Stored items from a collection:
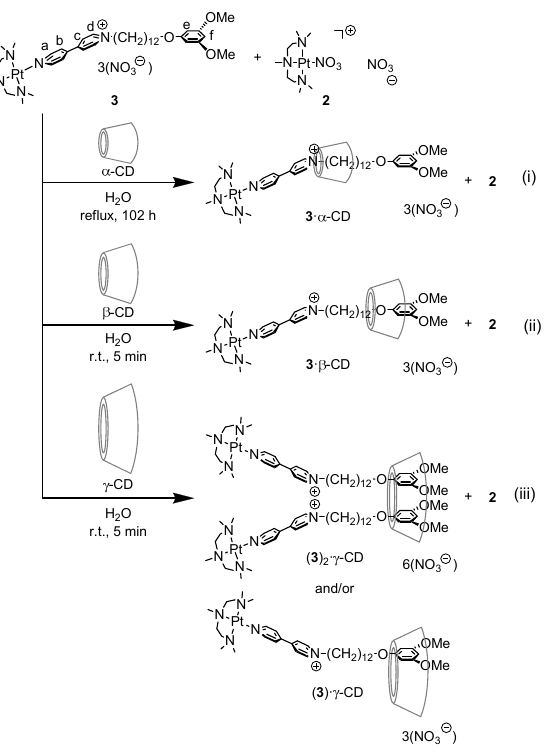
Scheme 2. Preparation of cyclodextrin rotaxanes. Symbols a-f in complex 3 denote aromatic hydrogens at the respective positions. They correspond to the NMR spectra in Figures 1(K) and 2(N). (i)–(iii) show the rotaxane or pseudorotaxane obtained from α -, β -, and γ -cyclodextrins, respectively. Molecules 2020 , 25 , x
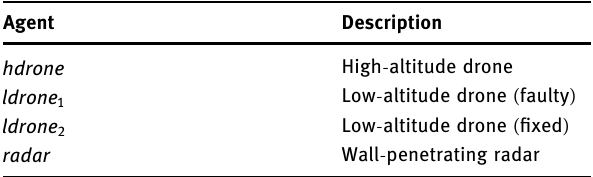
Table 1: AI agents in the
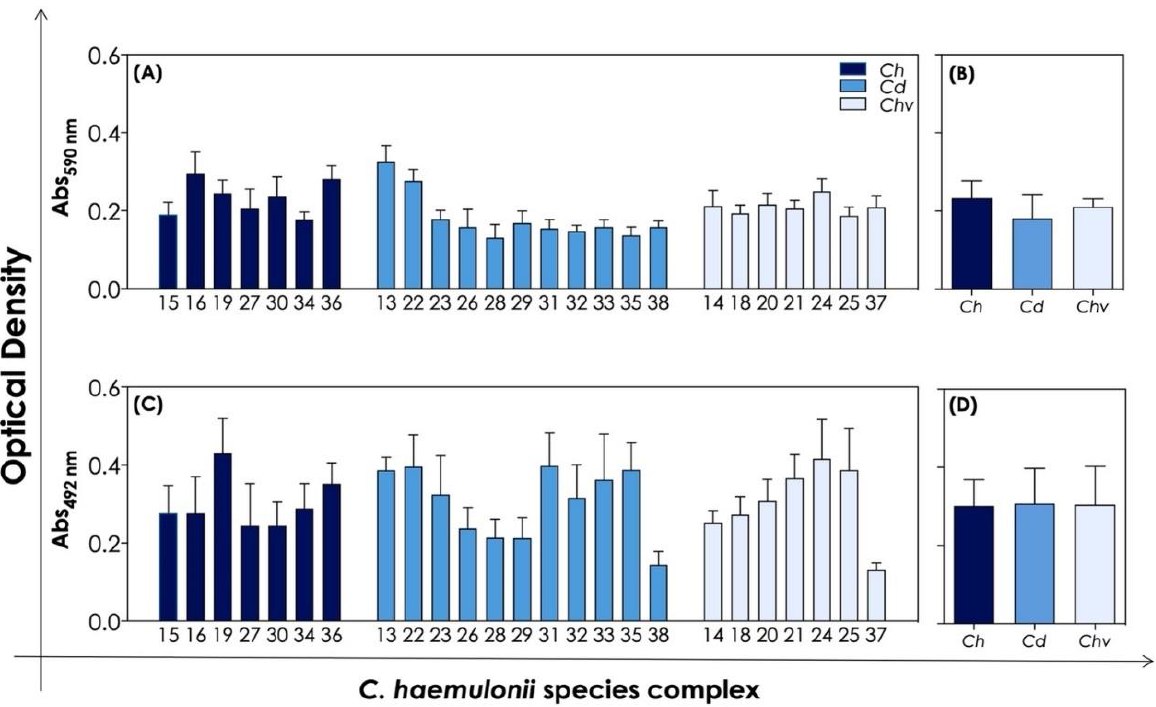
Figure 2. Biofilm formation by C. haemulonii species complex on a polystyrene surface. Biofilms were formed for 48 h at 37 ◦ C and then processed to detect the fungal biomass (590 nm) and cell viability (492 nm). The results are expressed as absorbance (ABS) values per clinical isolate studied ( A , C ) and mean per fungal species ( B , D ). The results represent means ± standard deviation of three independent experiments. The numbers on the X -axis of the graph represent each of the 25 isolates of the C. haemulonii complex used, in which Ch means C. haemulonii , Cd means C. duobushaemulonii and Chv means C. haemulonii var. vulnera .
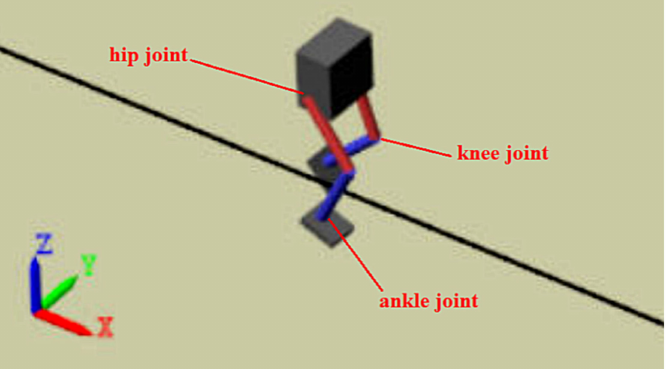
Figure 3. Simulation environment. The robot’s body and ground can be regarded as the environment. The motor at the three joints (ankle, knee and hip) of each leg can be regarded as the agent. Our task is to make the motor output an appropriate torque to control the robot to walk along a straight line.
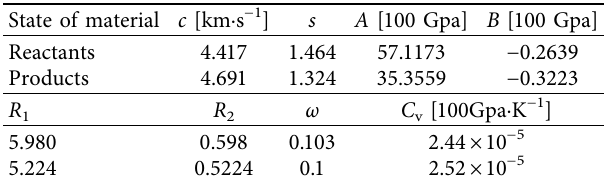
Table 2: Parameters of the Johnson–Cook constitutive model for #45 steel.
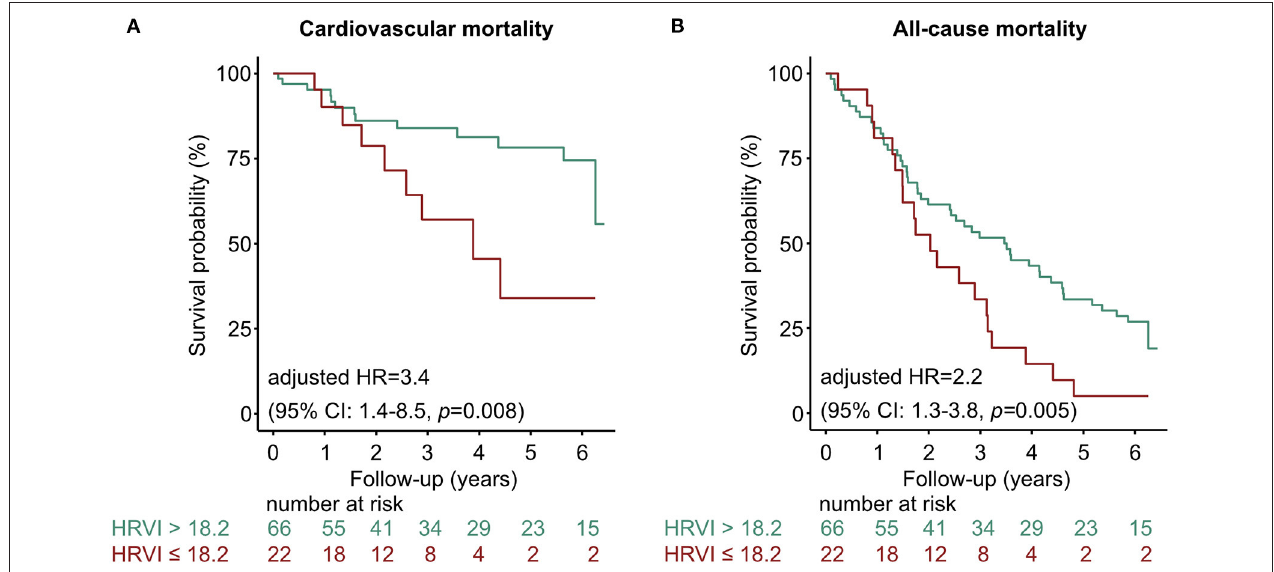
FIGURE 4 | Kaplan-Meier curves stratified at the border of the first HRVI quartile for (A) cardiovascular and (B) all-cause mortality. The 3-year cardiovascular mortality rate was 31.8 and 13.6% if HRVI was ≤ 18.246 and > 18.246, respectively. The 6-year cardiovascular mortality rate was 40.9 and 18.2% if HRVI was ≤ 18.246 and > 18.246, respectively. For all-cause mortality the 3-year mortality rate was 63.4 and 45.5%, and the 6-year mortality rate was 90.9 and 68.2% if HRVI was ≤ 18.246 and > 18.246, respectively. Hazard ratios are adjusted for the Charlson Comorbidity Index and the Cardiovascular Mortality Risk Score and show a 3.4- and 2.2-times increased risk of cardiovascular and all-cause mortality if HRVI was ≤ 18.246, respectively. CI, confidence interval; HR, hazard ratio; HRVI, heart rate variability triangular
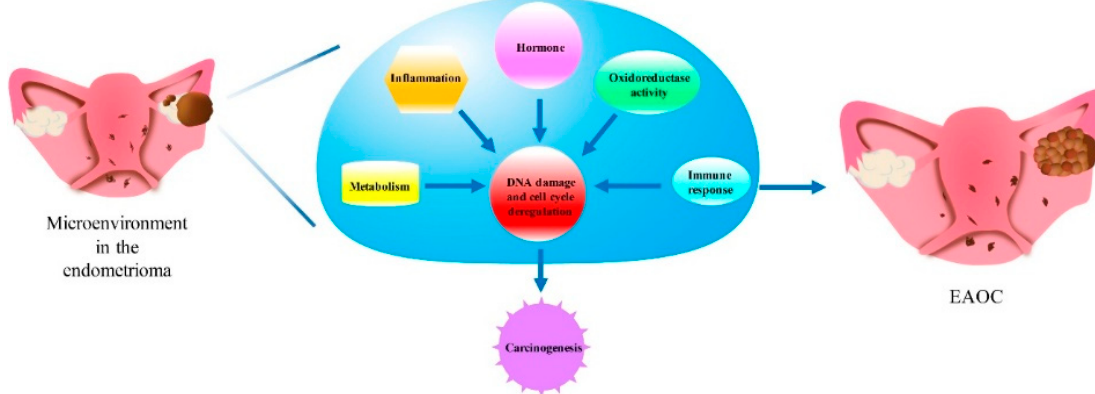
Figure 9. Possible contribution of the microenvironment in endometriosis to the development of EAOC. Endometriosis is an inflammatory condition arising from ectopic implantation of endometrial glands and stroma outside the uterine endometrium [29]. This microenvironment, especially the high concentration of free iron, which is derived from old menstrual blood accumulated in endometriosis (endometrioma), causes oxidative stress (ROS) and DNA damage [31,32]. Accumulation of DNA damage and inflammation/immune cytokines activated oncogenes [33,34]. Progressively reprogrammed metabolism and hormone changes over the years [35–37] eventually lead to the carcinogenesis of EAOC.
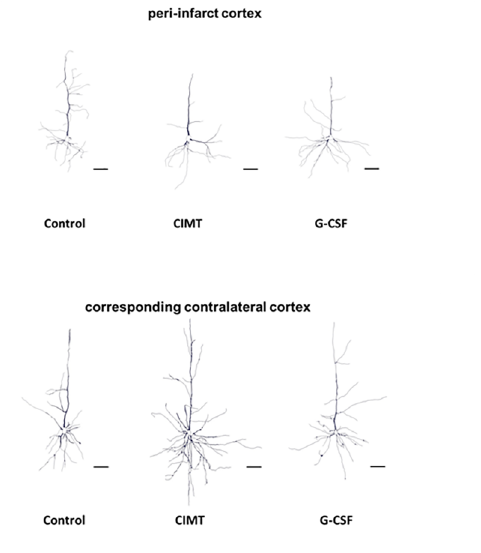
Fig 4. Representative pictures of Golgi Cox-impregnated layer V pyramidal neurons of the control, CIMT and G-CSF-treated group in the peri-infarct cortex (A) and the corresponding contralateral cortex (B), respectively. Note the increase of the basilar dendritic arbor in the peri-infarct cortex of G-CSF treated rats. Scale bar: 50 μ m.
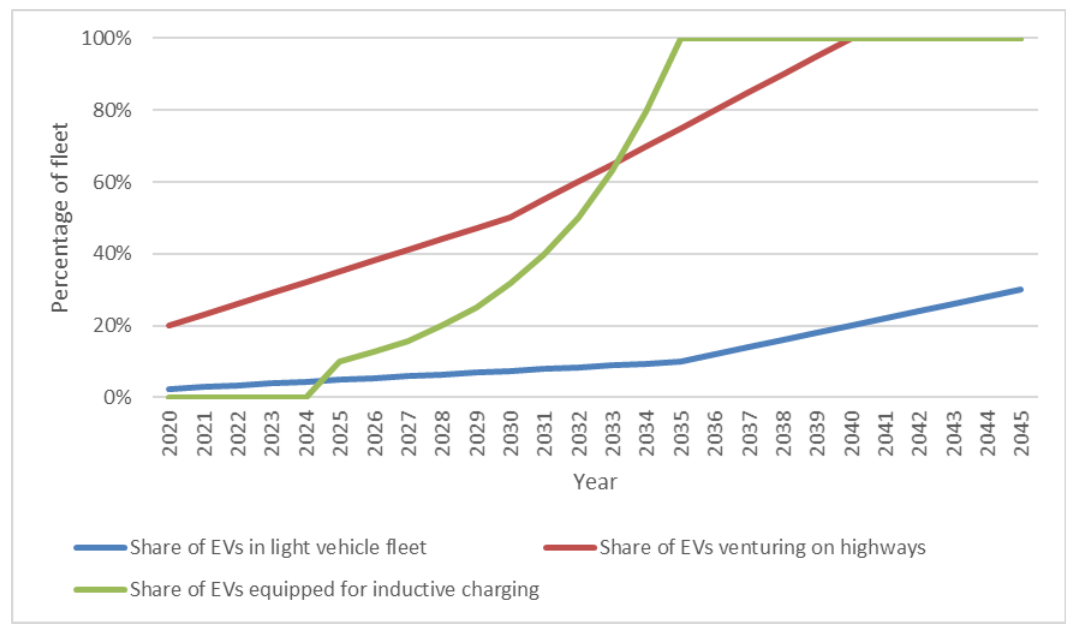
Figure 1. Hypotheses of electric vehicle (EV) penetration, the share of electric vehicles (EVs) venturing on highways, and the percentage of EVs equipped for inductive charging.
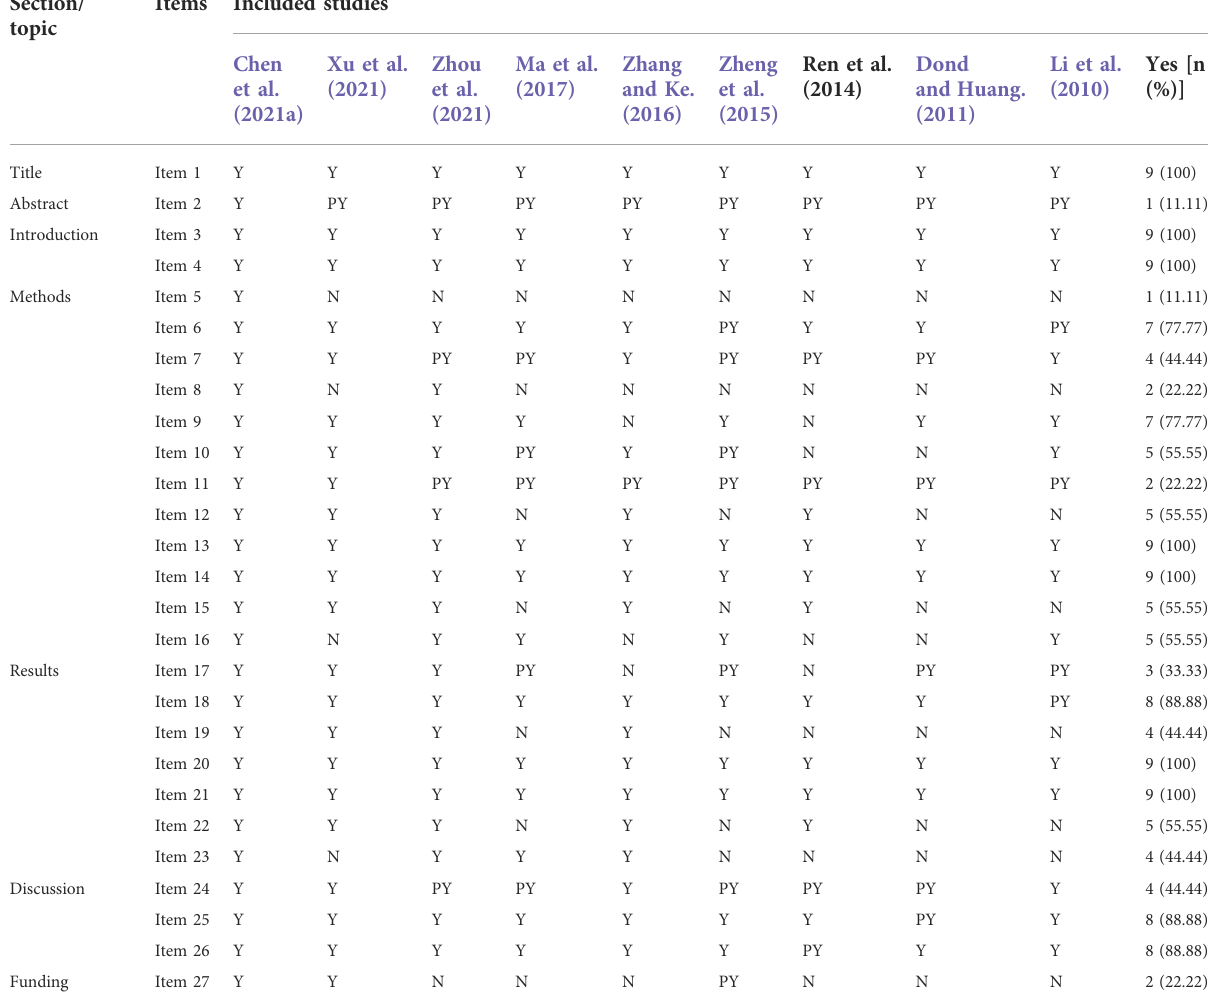
TABLE 3 Reporting quality assessment of SRs by PRISMA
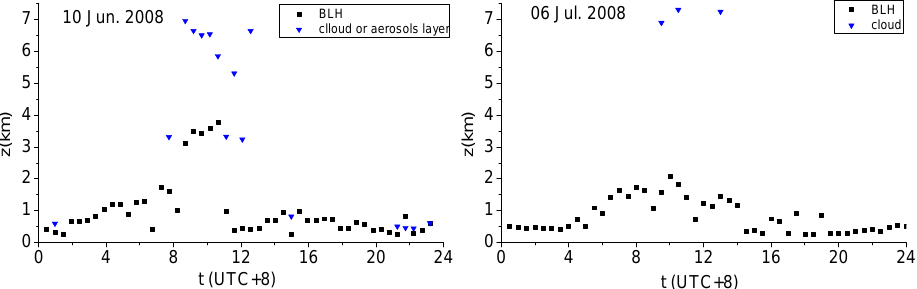
Fig. 3. The diurnal evolution of BLH on two days during summer of 2008. Each dot represents the average for five minutes measurements. Measurements were taken every Fig. 3: The diurnal evolution of BLH on two days during summer of 2008. Each dot 450 represents the average for five minutes measurements. Measurements were taken 451 every 30 min. 452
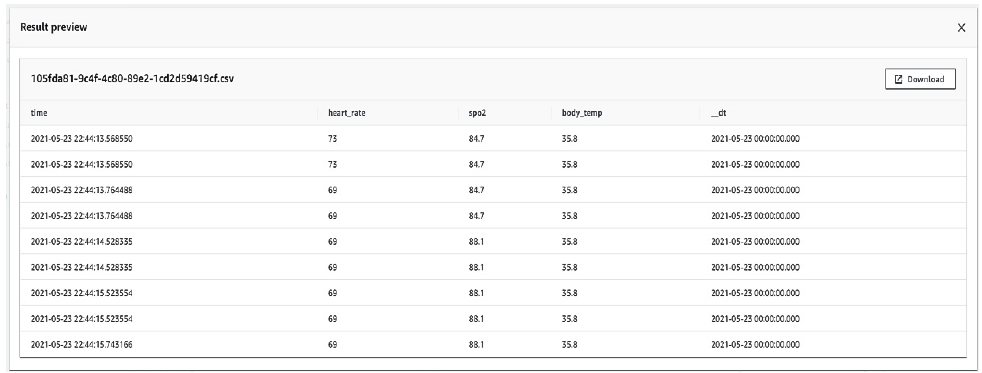
Figure 12. Preview of sensed parameters on AWS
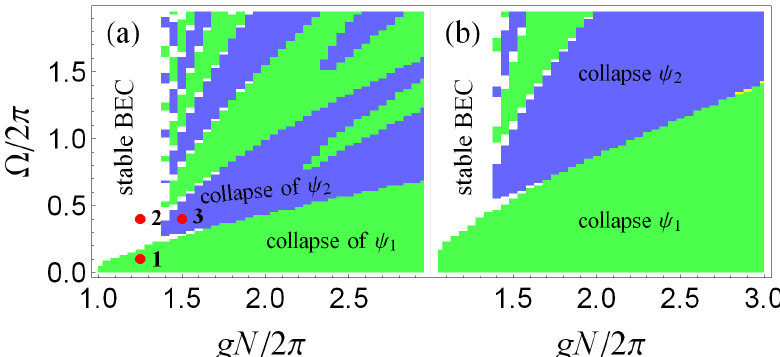
Figure 1. The diagram of stable and collapsing condensate is plotted in ( gN , Ω ) − plane for intra-spin interaction κ = − 1 given in Equation (1). The left panel ( a ) and the right panel ( b ) are plotted for √ initial width of condensate a 0 = 1 and a 0 = 1/ 2, correspondingly. Below in the next figures we will present characteristic dynamics of the condensate for the values of ( gN , Ω ) from the fixed points (1,2,3) in the panel ( a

Work to be completed:
Set out every record exactly, images excluded.

Response:
Scheme 2. Preparation of cyclodextrin rotaxanes. Symbols a-f in complex 3 denote aromatic hydrogens at the respective positions. They correspond to the NMR spectra in Figures 1(K) and 2(N). (i)–(iii) show the rotaxane or pseudorotaxane obtained from α -, β -, and γ -cyclodextrins, respectively. Molecules 2020 , 25 , x
Table 1: AI agents in the
Figure 2. Biofilm formation by C. haemulonii species complex on a polystyrene surface. Biofilms were formed for 48 h at 37 ◦ C and then processed to detect the fungal biomass (590 nm) and cell viability (492 nm). The results are expressed as absorbance (ABS) values per clinical isolate studied ( A , C ) and mean per fungal species ( B , D ). The results represent means ± standard deviation of three independent experiments. The numbers on the X -axis of the graph represent each of the 25 isolates of the C. haemulonii complex used, in which Ch means C. haemulonii , Cd means C. duobushaemulonii and Chv means C. haemulonii var. vulnera .
Figure 3. Simulation environment. The robot’s body and ground can be regarded as the environment. The motor at the three joints (ankle, knee and hip) of each leg can be regarded as the agent. Our task is to make the motor output an appropriate torque to control the robot to walk along a straight line.
Table 2: Parameters of the Johnson–Cook constitutive model for #45 steel.
FIGURE 4 | Kaplan-Meier curves stratified at the border of the first HRVI quartile for (A) cardiovascular and (B) all-cause mortality. The 3-year cardiovascular mortality rate was 31.8 and 13.6% if HRVI was ≤ 18.246 and > 18.246, respectively. The 6-year cardiovascular mortality rate was 40.9 and 18.2% if HRVI was ≤ 18.246 and > 18.246, respectively. For all-cause mortality the 3-year mortality rate was 63.4 and 45.5%, and the 6-year mortality rate was 90.9 and 68.2% if HRVI was ≤ 18.246 and > 18.246, respectively. Hazard ratios are adjusted for the Charlson Comorbidity Index and the Cardiovascular Mortality Risk Score and show a 3.4- and 2.2-times increased risk of cardiovascular and all-cause mortality if HRVI was ≤ 18.246, respectively. CI, confidence interval; HR, hazard ratio; HRVI, heart rate variability triangular
Figure 9. Possible contribution of the microenvironment in endometriosis to the development of EAOC. Endometriosis is an inflammatory condition arising from ectopic implantation of endometrial glands and stroma outside the uterine endometrium [29]. This microenvironment, especially the high concentration of free iron, which is derived from old menstrual blood accumulated in endometriosis (endometrioma), causes oxidative stress (ROS) and DNA damage [31,32]. Accumulation of DNA damage and inflammation/immune cytokines activated oncogenes [33,34]. Progressively reprogrammed metabolism and hormone changes over the years [35–37] eventually lead to the carcinogenesis of EAOC.
Fig 4. Representative pictures of Golgi Cox-impregnated layer V pyramidal neurons of the control, CIMT and G-CSF-treated group in the peri-infarct cortex (A) and the corresponding contralateral cortex (B), respectively. Note the increase of the basilar dendritic arbor in the peri-infarct cortex of G-CSF treated rats. Scale bar: 50 μ m.
Figure 1. Hypotheses of electric vehicle (EV) penetration, the share of electric vehicles (EVs) venturing on highways, and the percentage of EVs equipped for inductive charging.
TABLE 3 Reporting quality assessment of SRs by PRISMA
Fig. 3. The diurnal evolution of BLH on two days during summer of 2008. Each dot represents the average for five minutes measurements. Measurements were taken every Fig. 3: The diurnal evolution of BLH on two days during summer of 2008. Each dot 450 represents the average for five minutes measurements. Measurements were taken 451 every 30 min. 452
Figure 12. Preview of sensed parameters on AWS
Figure 1. The diagram of stable and collapsing condensate is plotted in ( gN , Ω ) − plane for intra-spin interaction κ = − 1 given in Equation (1). The left panel ( a ) and the right panel ( b ) are plotted for √ initial width of condensate a 0 = 1 and a 0 = 1/ 2, correspondingly. Below in the next figures we will present characteristic dynamics of the condensate for the values of ( gN , Ω ) from the fixed points (1,2,3) in the panel ( a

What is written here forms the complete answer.